Page 5 - Perpustakaan Lemhannas RI
P. 5
Aspek Legalitas
Pengesahan UU KIP pada 3 April 2008 terjadi setelah hampir tujuh tahun masa
pembahasan. RUU KIP (dulu KMIP/Kebebasan Memperoleh Informasi Publik)
mulai diajukan DPR periode 1999-2004 tepatnya tahun 2001, dan mulai dibahas
kembali pada DPR periode 2004-2009 tepatnya tahun 2005. Lamanya
pembahasan UU KIP karena ada beberapa isu krusial dan subtansial tentang
definisi badan publik, batasan informasi publik yang bisa dirahasiakan dan
informasi apa yang bisa dibuka ke publik, serta sanksi denda bagi lembaga
penyedia informasi publik dan masyarakat selaku pengguna.

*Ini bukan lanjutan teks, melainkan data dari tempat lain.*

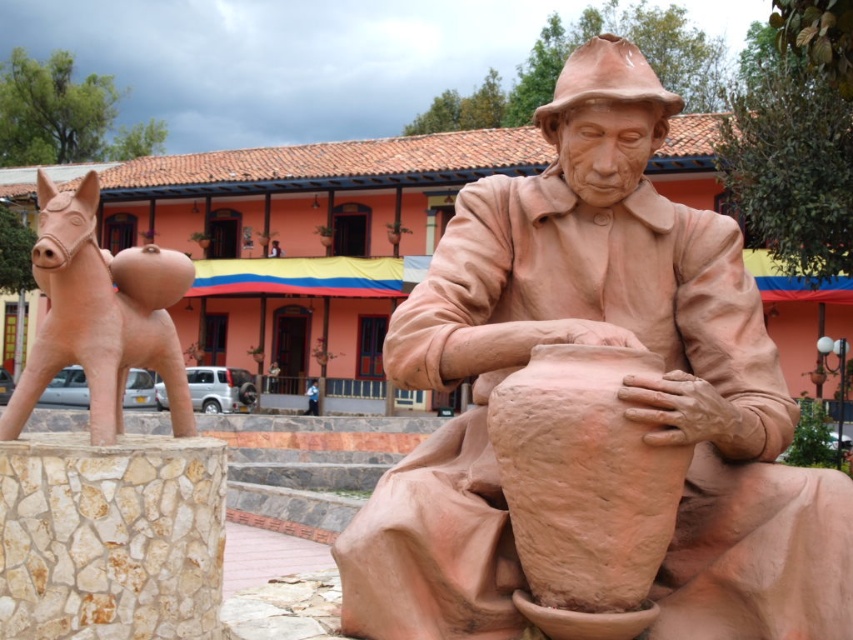
You are an art student observing the sculpture in the plaza. You notice the matte clay potter at center and the matte clay horse at left. Which sculpture is taller?

The matte clay horse at left is taller than the matte clay potter at center.

You are an art student observing the sculpture in the plaza. You notice the matte clay potter at center and the matte clay horse at left. Which sculpture is larger in size?

The matte clay horse at left is larger in size compared to the matte clay potter at center.

You are an art student observing the sculpture of the matte clay potter at center and the matte clay horse at left. Which sculpture has a smaller width?

The matte clay potter at center has a lesser width compared to the matte clay horse at left, so the matte clay potter at center is smaller in width.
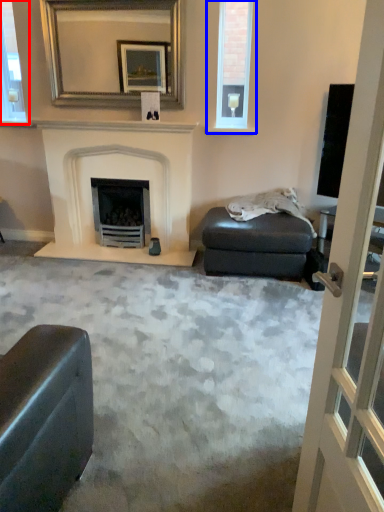
Question: Which object appears farthest to the camera in this image, window frame (highlighted by a red box) or window (highlighted by a blue box)?

Choices:
 (A) window frame
 (B) window

Answer: (A)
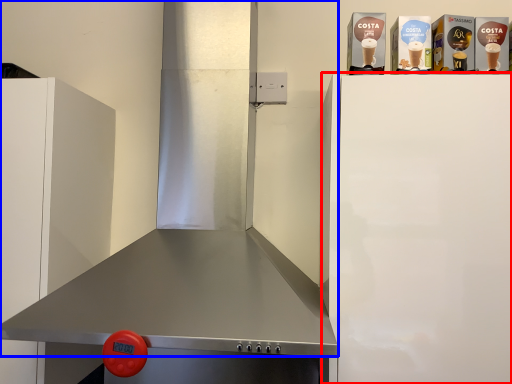
Question: Which object is closer to the camera taking this photo, appliance (highlighted by a red box) or exhaust hood (highlighted by a blue box)?

Choices:
 (A) appliance
 (B) exhaust hood

Answer: (B)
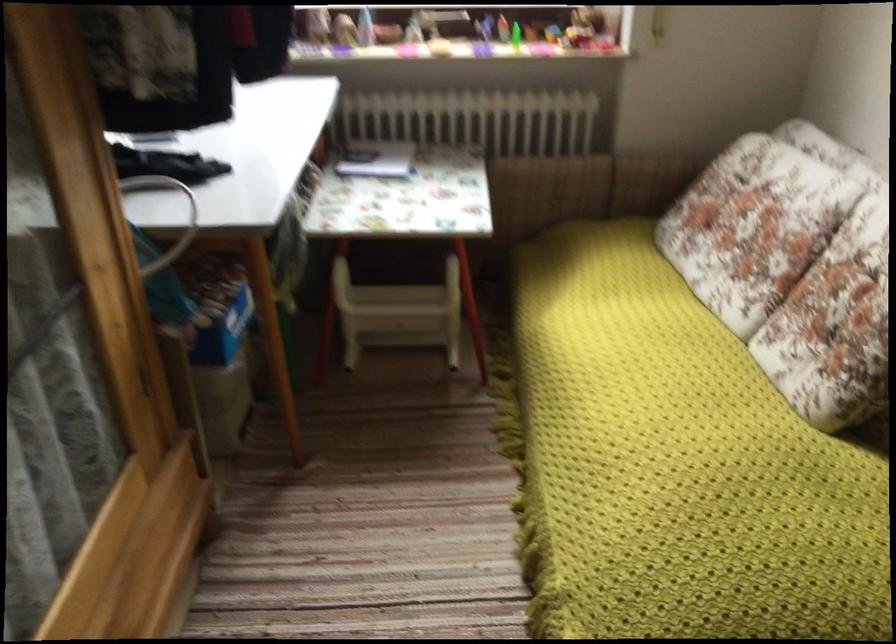
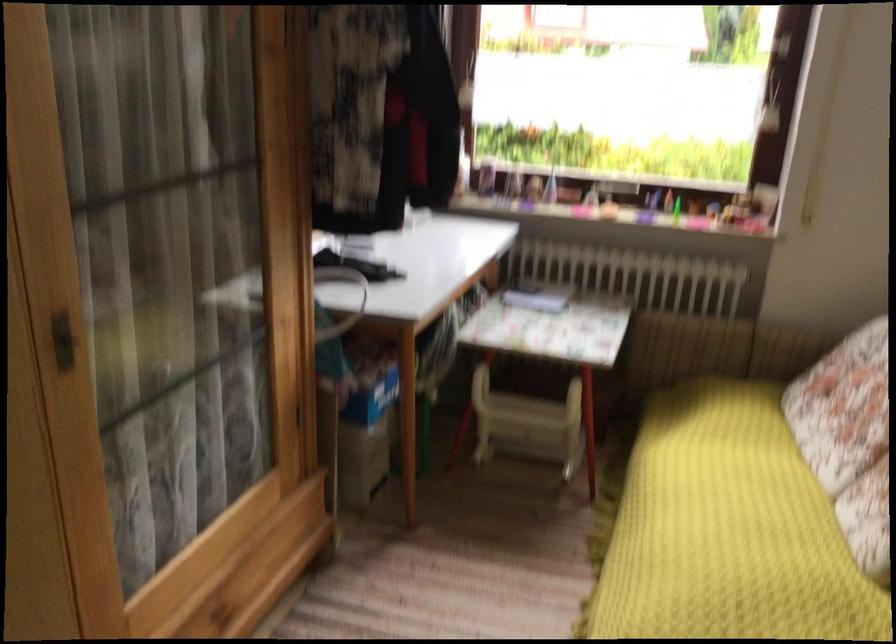
Find the pixel in the second image that matches point 665,402 in the first image.

(728, 529)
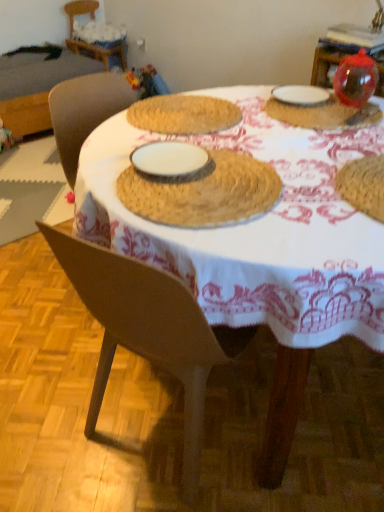
Question: Is woven straw placemat at upper left, which is counted as the 2th table, starting from the right, positioned before transparent plastic ball at upper right, the 2th tableware in the right-to-left sequence?

Choices:
 (A) no
 (B) yes

Answer: (A)

Question: Is woven straw placemat at upper left, arranged as the first table when viewed from the left, shorter than transparent plastic ball at upper right, the second tableware in the left-to-right sequence?

Choices:
 (A) yes
 (B) no

Answer: (B)

Question: Is woven straw placemat at upper left, the 1th table positioned from the top, located outside transparent plastic ball at upper right, the second tableware in the left-to-right sequence?

Choices:
 (A) yes
 (B) no

Answer: (A)

Question: Does woven straw placemat at upper left, which is counted as the 2th table, starting from the right, have a lesser width compared to transparent plastic ball at upper right, the second tableware in the left-to-right sequence?

Choices:
 (A) no
 (B) yes

Answer: (A)

Question: From a real-world perspective, is woven straw placemat at upper left, acting as the 2th table starting from the bottom, positioned under transparent plastic ball at upper right, the 2th tableware in the right-to-left sequence, based on gravity?

Choices:
 (A) no
 (B) yes

Answer: (B)

Question: Is woven straw placemat at center, which appears as the second table when viewed from the top, to the left or to the right of white ceramic plate at upper right, marked as the 3th tableware in a right-to-left arrangement, in the image?

Choices:
 (A) right
 (B) left

Answer: (B)

Question: From their relative heights in the image, would you say woven straw placemat at center, positioned as the 1th table in front-to-back order, is taller or shorter than white ceramic plate at upper right, marked as the 3th tableware in a right-to-left arrangement?

Choices:
 (A) tall
 (B) short

Answer: (A)

Question: Considering the positions of woven straw placemat at center, which is the second table in left-to-right order, and white ceramic plate at upper right, marked as the 3th tableware in a right-to-left arrangement, in the image, is woven straw placemat at center, which is the second table in left-to-right order, wider or thinner than white ceramic plate at upper right, marked as the 3th tableware in a right-to-left arrangement,?

Choices:
 (A) thin
 (B) wide

Answer: (B)

Question: From a real-world perspective, is woven straw placemat at center, the 1th table from the bottom, above or below white ceramic plate at upper right, the first tableware viewed from the left?

Choices:
 (A) below
 (B) above

Answer: (A)

Question: From a real-world perspective, is transparent plastic ball at upper right, the 2th tableware in the right-to-left sequence, above or below wooden chair at upper left?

Setelah disahkan, UU KIP menjadikan Indonesia salah satu negara yang memiliki
peraturan yang menjamin hak warga atas informasi. Artinya, harapan akan
terwujudnya pemerintahan yang transparan dan akuntabel sudah terlembagakan.

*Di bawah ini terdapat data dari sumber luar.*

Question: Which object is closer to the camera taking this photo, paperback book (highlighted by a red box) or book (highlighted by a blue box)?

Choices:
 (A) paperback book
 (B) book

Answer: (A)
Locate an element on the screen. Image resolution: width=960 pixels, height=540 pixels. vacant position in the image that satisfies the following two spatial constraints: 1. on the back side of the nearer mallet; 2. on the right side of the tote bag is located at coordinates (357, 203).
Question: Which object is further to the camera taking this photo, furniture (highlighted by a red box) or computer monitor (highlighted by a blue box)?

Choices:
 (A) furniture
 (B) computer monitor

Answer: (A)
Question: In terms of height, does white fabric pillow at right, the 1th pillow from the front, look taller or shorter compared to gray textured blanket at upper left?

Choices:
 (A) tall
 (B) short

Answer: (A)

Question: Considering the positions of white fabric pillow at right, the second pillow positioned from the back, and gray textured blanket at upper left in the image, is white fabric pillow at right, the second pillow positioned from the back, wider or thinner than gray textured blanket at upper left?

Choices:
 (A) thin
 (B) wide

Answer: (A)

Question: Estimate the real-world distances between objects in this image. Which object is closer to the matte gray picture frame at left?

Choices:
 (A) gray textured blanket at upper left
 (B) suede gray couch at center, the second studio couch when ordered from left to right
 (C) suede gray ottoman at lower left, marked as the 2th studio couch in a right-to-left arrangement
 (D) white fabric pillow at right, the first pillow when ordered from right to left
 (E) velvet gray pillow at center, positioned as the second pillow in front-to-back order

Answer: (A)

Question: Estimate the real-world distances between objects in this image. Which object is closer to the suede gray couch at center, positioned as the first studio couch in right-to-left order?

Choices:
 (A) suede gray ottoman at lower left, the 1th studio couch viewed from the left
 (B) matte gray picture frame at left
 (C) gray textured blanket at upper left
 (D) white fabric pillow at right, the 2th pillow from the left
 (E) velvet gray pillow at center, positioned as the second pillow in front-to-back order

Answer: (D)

Masyarakat sudah memiliki jaminan hukum yang mengatur haknya untuk
mengakses informasi dari badan publik. Mereka dapat meminta informasi yang
dibutuhkan dalam rangka ikut mengawasi jalannya pemerintahan. Selain itu, UU
KIP menjadi katalis dalam pemisahan antara informasi yang berhak didapatkan
oleh masyarakat dengan informasi yang bersifat rahasia.

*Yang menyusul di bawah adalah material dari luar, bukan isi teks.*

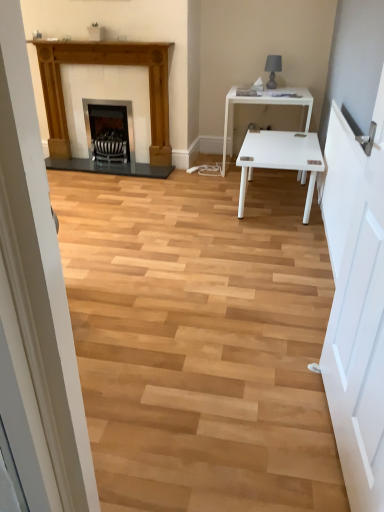
Question: Looking at their shapes, would you say wooden fireplace at left, the 2th fireplace from the right, is wider or thinner than white glossy table at center?

Choices:
 (A) thin
 (B) wide

Answer: (A)

Question: Looking at the image, does wooden fireplace at left, the 2th fireplace from the right, seem bigger or smaller compared to white glossy table at center?

Choices:
 (A) small
 (B) big

Answer: (A)

Question: Considering the real-world distances, which object is farthest from the white glossy table at center?

Choices:
 (A) white wooden door at right
 (B) matte black lamp at upper right
 (C) wooden fireplace at left, the 2th fireplace from the right
 (D) matte black fireplace at center, which appears as the first fireplace when viewed from the right

Answer: (A)

Question: Which object is positioned farthest from the wooden fireplace at left, the 2th fireplace from the right?

Choices:
 (A) matte black fireplace at center, which is the second fireplace from left to right
 (B) white glossy table at center
 (C) matte black lamp at upper right
 (D) white wooden door at right

Answer: (D)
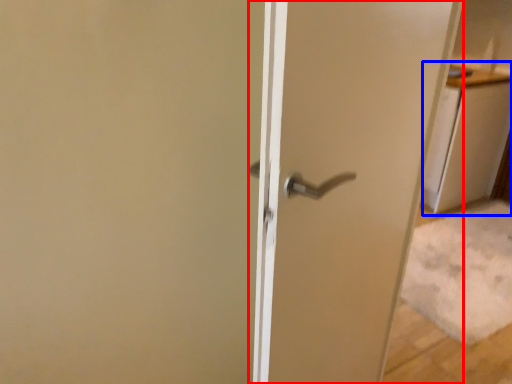
Question: Which of the following is the closest to the observer, door (highlighted by a red box) or cabinetry (highlighted by a blue box)?

Choices:
 (A) door
 (B) cabinetry

Answer: (A)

Beberapa hal yang menjadi kewajiban badan publik sebagaimana terdapat dalam
UU KIP antara lain:
1. Mendokumentasikan, menyediakan dan melayani permintaan informasi publik
(Pasal 1 ayat 9)
2. Menyediakan, memberikan dan/atau menerbitkan informasi publik selain
informasi yang dikecualikan sesuai dengan ketentuan (Pasal 7 ayat 1)
3. Menyediakan informasi publik yang akurat, benar dan tidak menyesatkan
(Pasal 7 ayat 2)
4. Membangun dan mengembangkan sistem informasi dan dokumentasi untuk
mengelola Informasi Publik secara baik dan efisien sehingga dapat diakses
dengan mudah (Pasal 7 ayat 3).
5. Membuat pertimbangan secara tertulis setiap kebijakan yang diambil untuk
memenuhi hak setiap Orang atas Informasi Publik (Pasal 7 ayat 4).
6. Memberikan pertimbanan secara tertulis dalam setiap kebijakan yang memuat
pertimbangan politik, ekonomi, sosial, budaya, dan/atau pertahanan dan
keamanan negara (Pasal 7 ayat 5).
7. Memanfaatkan sarana dan/atau media elektronik dan nonelektronik (Pasal 7
ayat 6).
8. Menyusun kearsipan dan pendokumentasian informasi publik (pasal 8 )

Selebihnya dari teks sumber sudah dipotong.